Preparing Interior or Exterior Surfaces for Painting

Preparing your walls, whether exterior or interior, for accepting paint is just as important as the actual painting, and especially when there is any type of unsafe lead paint to be eliminated, prep work is crucial. As a side note, if you are working on an older house and suspect there could be layers of hazardous lead paint covered up under newer paint, you should definitely contact a professional, as the removal will need to have special attention. Although the techniques used in prepping your surface prior to painting will vary depending on the specific surface or the project, there are some basic things you need to do no matter what you intend to paint.

First get rid of any dirt or fragments, including spider webs, from the surface. If you are prepping indoors, then it's a good idea to give the wall a thorough wash down prior to applying primer and paint. If you are painting an exterior surface, be aware that long stretches of accrued weathering can cause paint to bubble, crumble or chip. Outdoor surfaces should be thoroughly power-washed with a high-psi sprayer to remove dirt and any loose material. If the surface is particularly dirty or hasn't been painted in a very long time, then you may need to scrub the exterior surface with a wire brush and commercial detergent, or water and a mild bleach solution.


Once you have removed everything that doesn't belong on your newly painted wall, you've reached the caulking point. If the surface has been caulked before, then scrape away the timeworn caulk before applying new caulk. Use extra care around windows and doors to maintain a suitable seal against the weather. For much faster application, trying using a caulk gun with your caulk; don't prime your surface until your caulk is completely dry and hardened. If your exterior surface requires it, scour and sand the outside surfaces until a perfectly smooth and fresh result is achieved. If you are painting a wood surface, use wood filler to fill any existing hollows or spaces. Before painting windows, thoroughly inspect the area directly around the window panes for absent or unattached putty, and replace with a good grade of putty, allowing it to dry thoroughly. The wood putty should have a paste-like texture, and for the easiest application use a special putty knife.
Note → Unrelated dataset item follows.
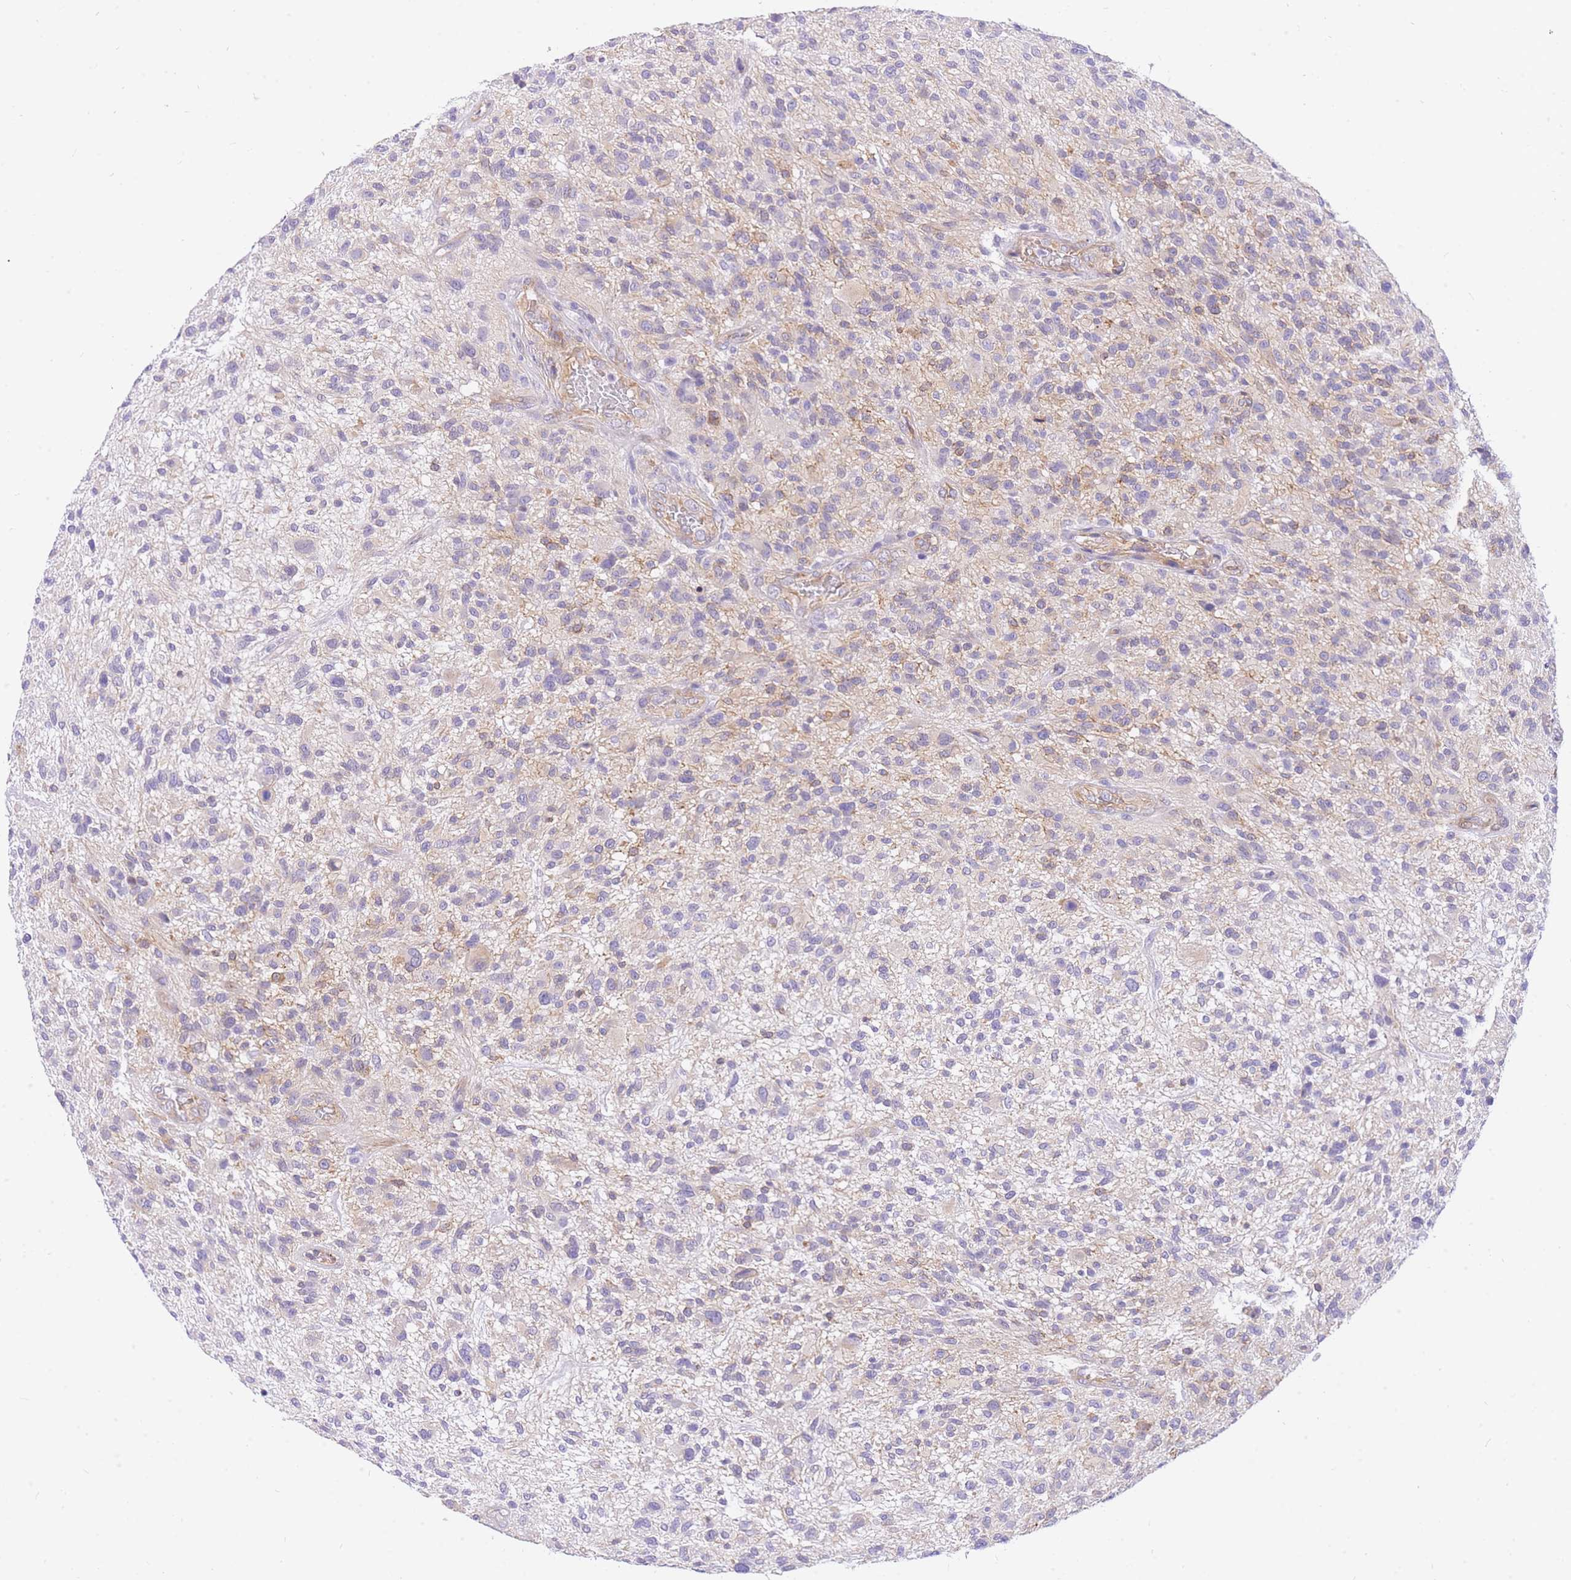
{"staining": {"intensity": "negative", "quantity": "none", "location": "none"}, "tissue": "glioma", "cell_type": "Tumor cells", "image_type": "cancer", "snomed": [{"axis": "morphology", "description": "Glioma, malignant, High grade"}, {"axis": "topography", "description": "Brain"}], "caption": "IHC histopathology image of human glioma stained for a protein (brown), which reveals no positivity in tumor cells.", "gene": "SRSF12", "patient": {"sex": "male", "age": 47}}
In rare cases where you are trying to remove an especially heavy buildup of paint which has been on the surface for decades, try using a propane torch with a special burner tip to sweep the flame evenly over large areas, and a scraper with a very long handle.
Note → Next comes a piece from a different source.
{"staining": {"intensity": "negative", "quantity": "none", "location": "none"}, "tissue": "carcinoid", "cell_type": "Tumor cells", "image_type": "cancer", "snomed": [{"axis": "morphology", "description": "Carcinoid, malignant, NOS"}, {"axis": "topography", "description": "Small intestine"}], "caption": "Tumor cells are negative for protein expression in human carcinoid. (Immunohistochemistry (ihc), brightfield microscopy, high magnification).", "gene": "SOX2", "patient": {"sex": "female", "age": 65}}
When your surface is as perfect as it can be, it's time to apply your primer. Whether you use a roller or an airless (if outside) make sure you use the correct nap, or the correct tip, and cover all surfaces thoroughly. Let your primer dry completely before you apply the final color paint coat. No matter how well your surface is prepped, you will probably still need to apply two to three coats of paint, and one to two coats of primer. Preparing your surface properly, then applying the best primer and paint will give you a finish you are proud of for many years to come.